§ **Challenge**: Reproduce word for word the passage of the Dancing With Tombstones review from "The dénouements and" to "serial killers, however.".

§ **Page extract**:
'''

From Zombos Closet

June 2022

Dancing With Tombstones
by Michael Aronovitz

Dancing with tombstonesMy book review for Dancing With Tombstones first appeared in The Horror Zine. It is reposted here with permission.

Turns out evocation is a good word to describe Michael Aronovitz’s collection of short stories and one novella in Dancing with Tombstones. Sure, there are the de rigueur sudden or drawn-out deaths, but then there are power tools wielded and heavy machinery painfully bumped in to. In-between all that his girls, psychos, martyrs, sacrificial lambs, students and teachers, and unbeknownst victims dance closer to their graves’ edges before toppling in. It is especially in the academic milieu where he nails it, from actual experience, along with some hands-on knowledge of power tools and heavy construction, oddly enough.

His love for tools and tech stretches from Toll Booth—where heavy construction figures ina story told in flashback where the ghost is alluded to while the tired-of-living main character does all the haunting of himself, and Soul Text—where cool tech turns hota convergence of instant access, social media, and a special neural implant, all colliding into quite a freak-out. Where Toll Booth executes a neat little trick that Aronovitz pulls off with a bit of heavy machinery, a mean hand at dialog and inner monologuing, and a bad bully-buddy relationship as the instigator for the downward spiral that begins with one bad act too many, Soul Text lulls us into a potentially real problem to play with our heads because of our childlike acceptance of tech. If you thought Ray Bradbury’s Fahrenheit 451 wall-sized televisions were prescient of where we are heading as a society, you aint’ seen nothin’ yet until you read Soul Text.

The dénouements and dire situations evoked through his characters’ thoughts, words, and points of view will make you loosen your collar a little and have you listening more attentively for unusual sounds as you read. Do not fight it: you will succumb to their words and aching lives and unpleasant quietuses with a knowing nod of guilty satisfaction. His people know or should know, or do not want to know, and there lies the bare bodkin each in turn plunges and twists into themselves. Aronovitz has a knack for extending the twisting part and shortening the plunge, driving home the terrors faced in this collection with a nonchalant yet poetic turn. Perhaps a little too well as he stalls the terror until it creeps in towards the end, suddenly, to wreak its havoc.

Unless he is writing about serial killers, however.

'''

§ **Collected material**:
'''

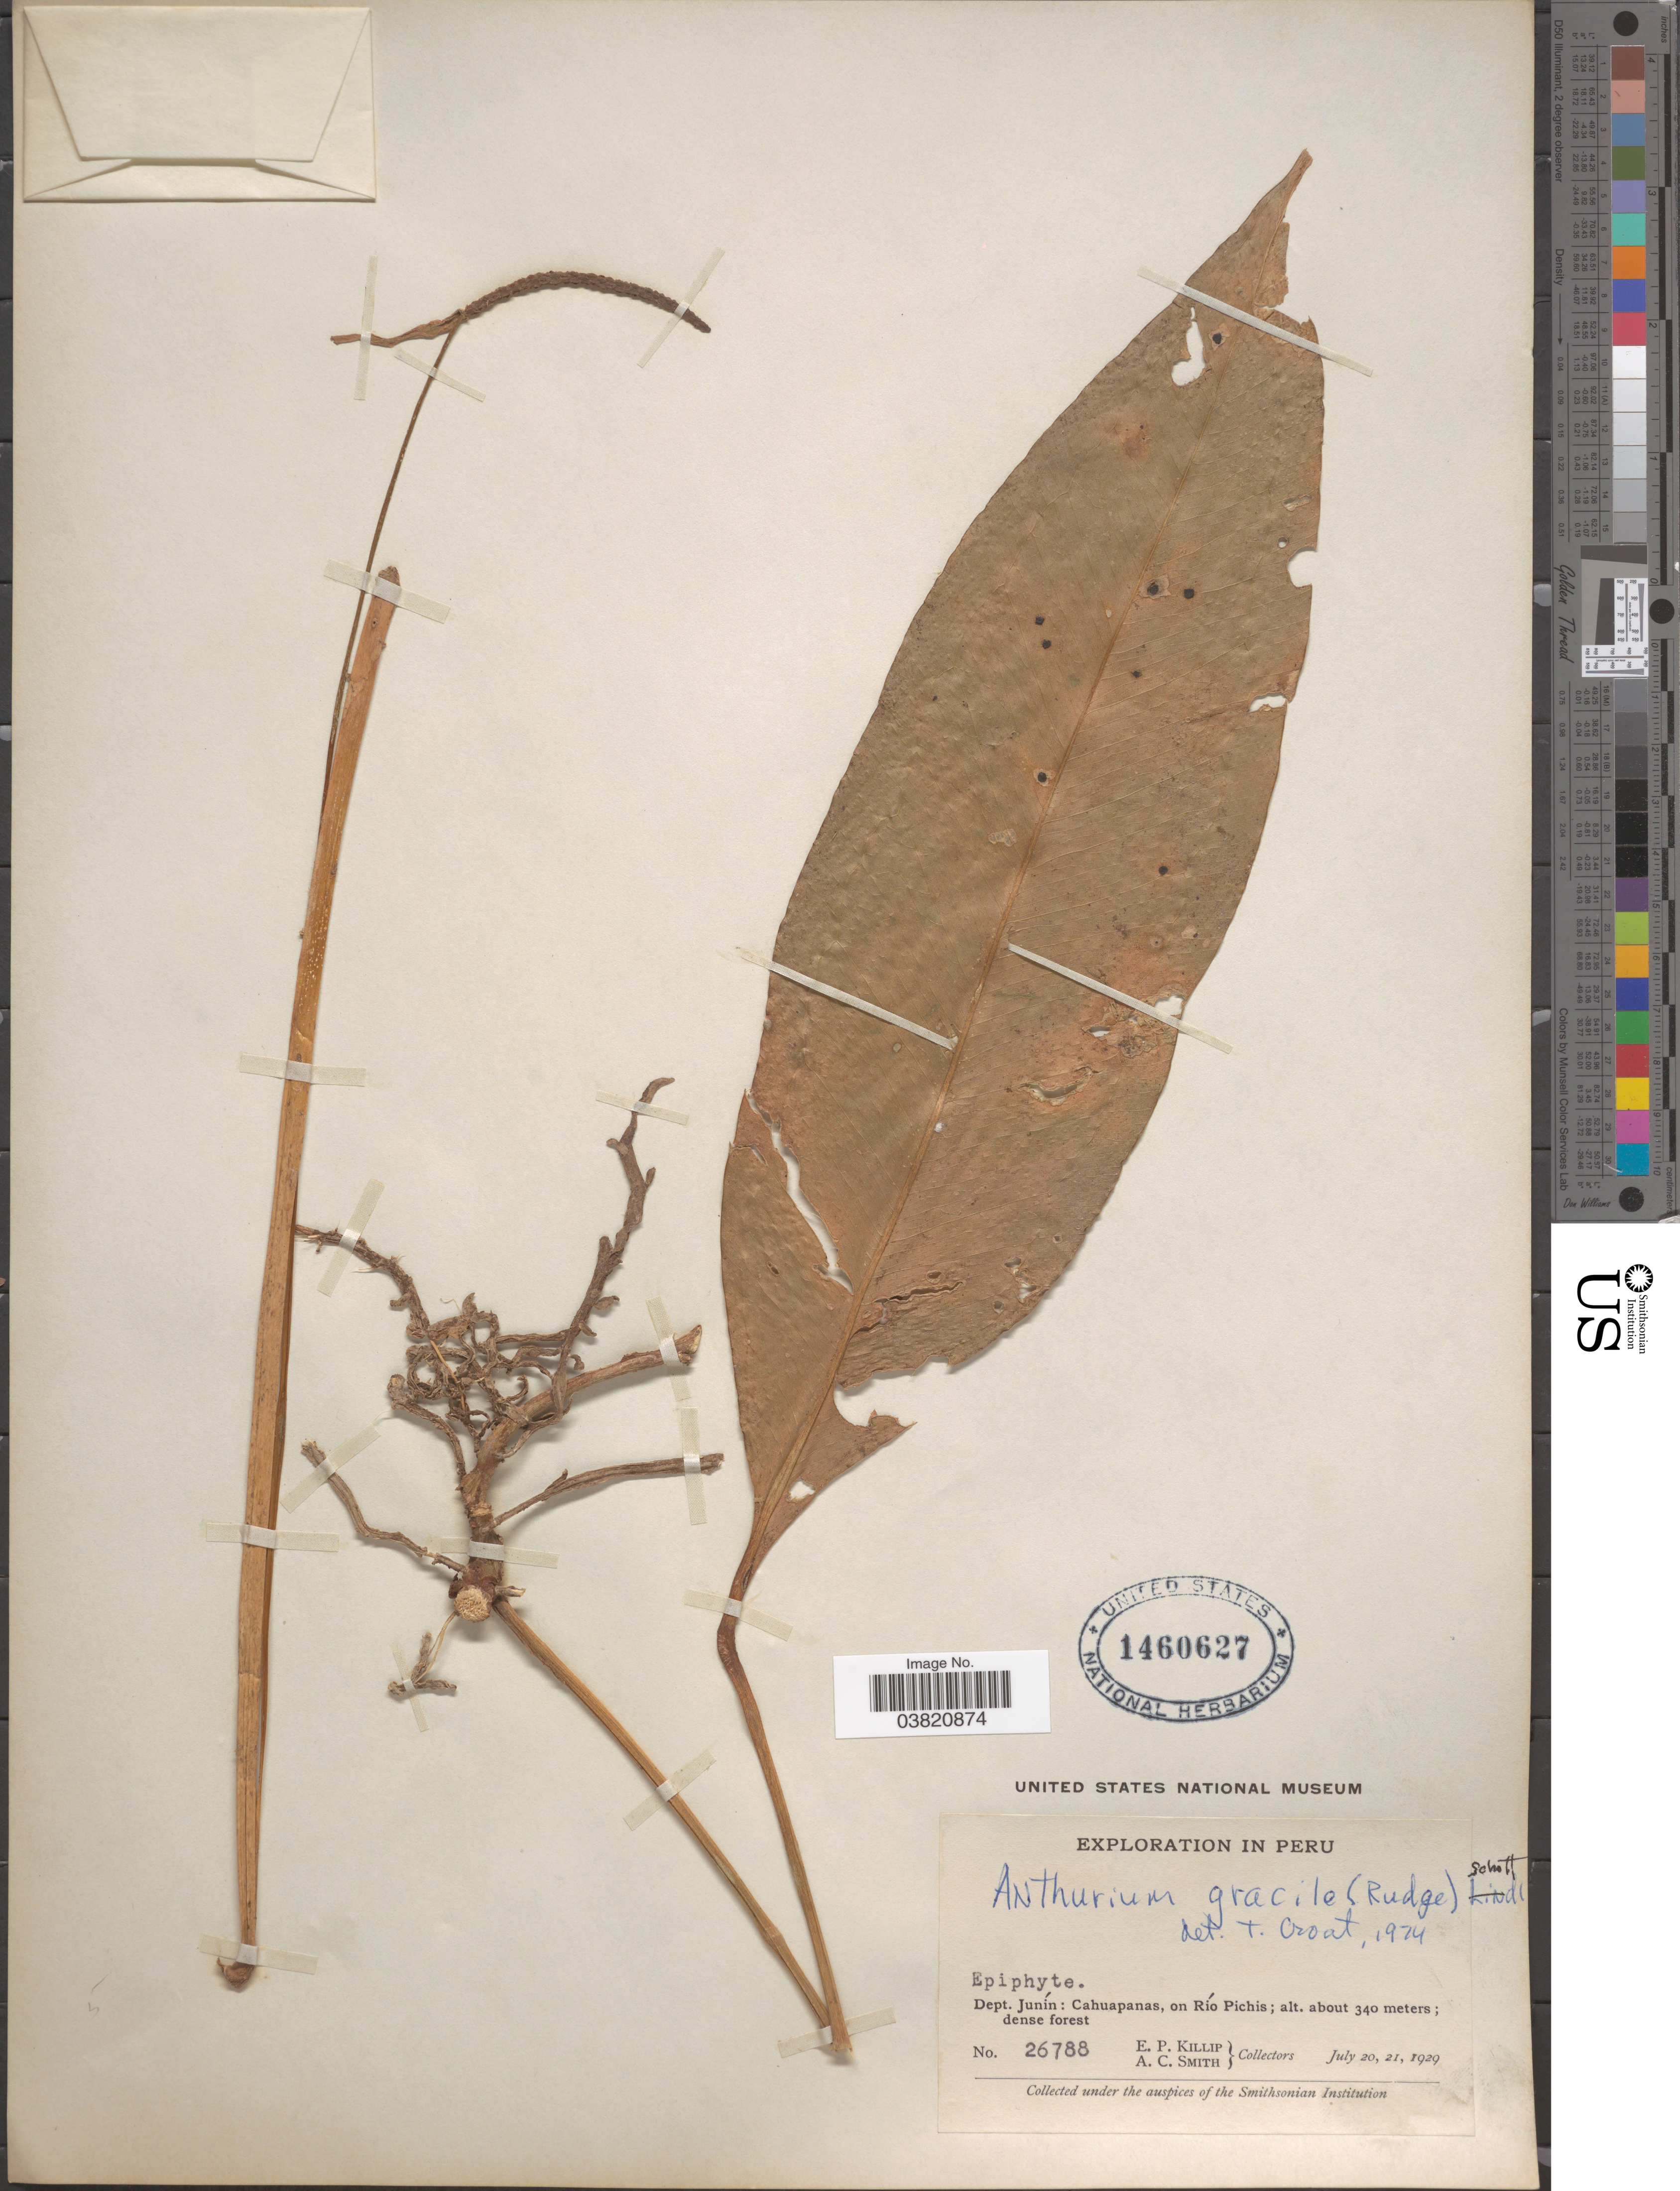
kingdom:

'''

§ **Response**:
The dénouements and dire situations evoked through his characters’ thoughts, words, and points of view will make you loosen your collar a little and have you listening more attentively for unusual sounds as you read. Do not fight it: you will succumb to their words and aching lives and unpleasant quietuses with a knowing nod of guilty satisfaction. His people know or should know, or do not want to know, and there lies the bare bodkin each in turn plunges and twists into themselves. Aronovitz has a knack for extending the twisting part and shortening the plunge, driving home the terrors faced in this collection with a nonchalant yet poetic turn. Perhaps a little too well as he stalls the terror until it creeps in towards the end, suddenly, to wreak its havoc.

Unless he is writing about serial killers, however.